Kindergarten is the golden age of childhood.
It is the brief and wonderful time in a child’s life when he or she has been around long enough to acquire a bit of logic. But with a worldview that can fit through the eye of a needle, and no social filter; coupled with the ability to communicate in complete sentences, the use of logic often has results that can be quite interesting.
A perfect example is the conversation I overheard in the car the other day between my son and his friend Liv:
Liv: You’re picking your nose Wyatt.
Wyatt: I know.
Liv: You know you can’t do that at school.
Wyatt: That’s why I’m doing it now.
The answer must have made perfect sense to Liv, because that was the end of their exchange.
I envy kindergarteners – not the nose picking, but the ability to speak their mind so freely.
I was reminded of this when I chaperoned the field trip to the post office last month. The postmaster showed the kindergarten students the inside of a mail truck and spoke to them about the job of a postal carrier. During his talk he casually mentioned that if anyone has a dog, it should be locked up whenever the mailman comes.
When the postmaster opened it up for questions, hands that had been resting quietly on crossed legs instantly shot up.
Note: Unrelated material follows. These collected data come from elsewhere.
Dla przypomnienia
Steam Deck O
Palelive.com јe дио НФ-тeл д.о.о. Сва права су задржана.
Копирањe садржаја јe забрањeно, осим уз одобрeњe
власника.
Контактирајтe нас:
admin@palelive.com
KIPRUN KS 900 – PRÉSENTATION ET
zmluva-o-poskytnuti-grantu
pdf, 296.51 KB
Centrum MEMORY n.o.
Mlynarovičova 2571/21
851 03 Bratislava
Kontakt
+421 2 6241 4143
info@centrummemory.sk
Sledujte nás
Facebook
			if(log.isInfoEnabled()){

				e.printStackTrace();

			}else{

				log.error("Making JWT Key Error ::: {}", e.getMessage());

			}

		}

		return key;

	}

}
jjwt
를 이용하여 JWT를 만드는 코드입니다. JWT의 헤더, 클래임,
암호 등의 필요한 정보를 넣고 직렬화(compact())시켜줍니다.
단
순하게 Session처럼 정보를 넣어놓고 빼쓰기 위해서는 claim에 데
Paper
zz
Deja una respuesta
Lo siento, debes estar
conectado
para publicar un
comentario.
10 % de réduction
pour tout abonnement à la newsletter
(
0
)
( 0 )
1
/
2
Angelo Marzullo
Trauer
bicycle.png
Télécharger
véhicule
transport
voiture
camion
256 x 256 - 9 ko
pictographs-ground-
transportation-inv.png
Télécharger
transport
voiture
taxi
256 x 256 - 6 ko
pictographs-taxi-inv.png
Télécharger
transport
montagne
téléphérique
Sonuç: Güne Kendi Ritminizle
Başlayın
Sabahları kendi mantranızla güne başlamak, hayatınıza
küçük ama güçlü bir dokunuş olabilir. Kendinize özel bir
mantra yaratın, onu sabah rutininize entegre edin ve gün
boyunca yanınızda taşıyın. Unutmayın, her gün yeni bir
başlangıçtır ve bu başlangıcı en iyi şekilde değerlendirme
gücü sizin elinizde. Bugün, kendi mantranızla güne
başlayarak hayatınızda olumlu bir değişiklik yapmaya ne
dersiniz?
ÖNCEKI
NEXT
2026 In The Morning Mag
The first child had a comment, not a question.
“I have a dog,” he said.
The next kid who the postmaster pointed to announced, “I had a dog but it died,” followed by, “My dog is a Golden Retriever and it barks whenever the mailman comes.”
And another; “Our dog is not allowed in the kitchen, but sometimes he goes in there anyway.”
The teacher stepped in and saved the poor postmaster, suggesting it was time to walk around the mail truck from the other direction.
A set of social norms unique to kindergarteners is a big part of what makes them so cute and funny to us.
I think because it is our family’s last go around with kindergarten, I have been making it a point to notice and enjoy every little thing. As if on a last walk in a beautiful place I know I will never return to, I seem to linger a little longer taking in the scenery and the sounds. When my older kids were in kindergarten, I had a baby on my hip, or a toddler tugging at me, or both – I was distracted.
But this last pass through has been much more leisurely for me. It has afforded me the opportunity to collect in my mind a list of what I love about kindergarten. Yes, the fact that kids say whatever comes to their mind is one, but there is more:
– It is the last time in one’s life until about the age of 80 that it is socially acceptable to wear Velcro shoes.
-You can get away with giving the women in your life jewelry made out of pasta and they proudly wear it.
– You “do” calendar. Never in real life would someone say, “Hey, let’s do calendar today.” But figuring out what month and day it is never seems to get old.
– Every job you have ends when the day ends. You never have to take work home with you: Pencil Sharpeners, Paper Passers, Table Monitors, and Ball Monitors all have a nice balance between work and play.
– All of your important things go into a cubby. Why don’t adults have cubbies?
– Show and Tell – need I say more?
What do you love about kindergarten? I look forward to hearing your additions to the list.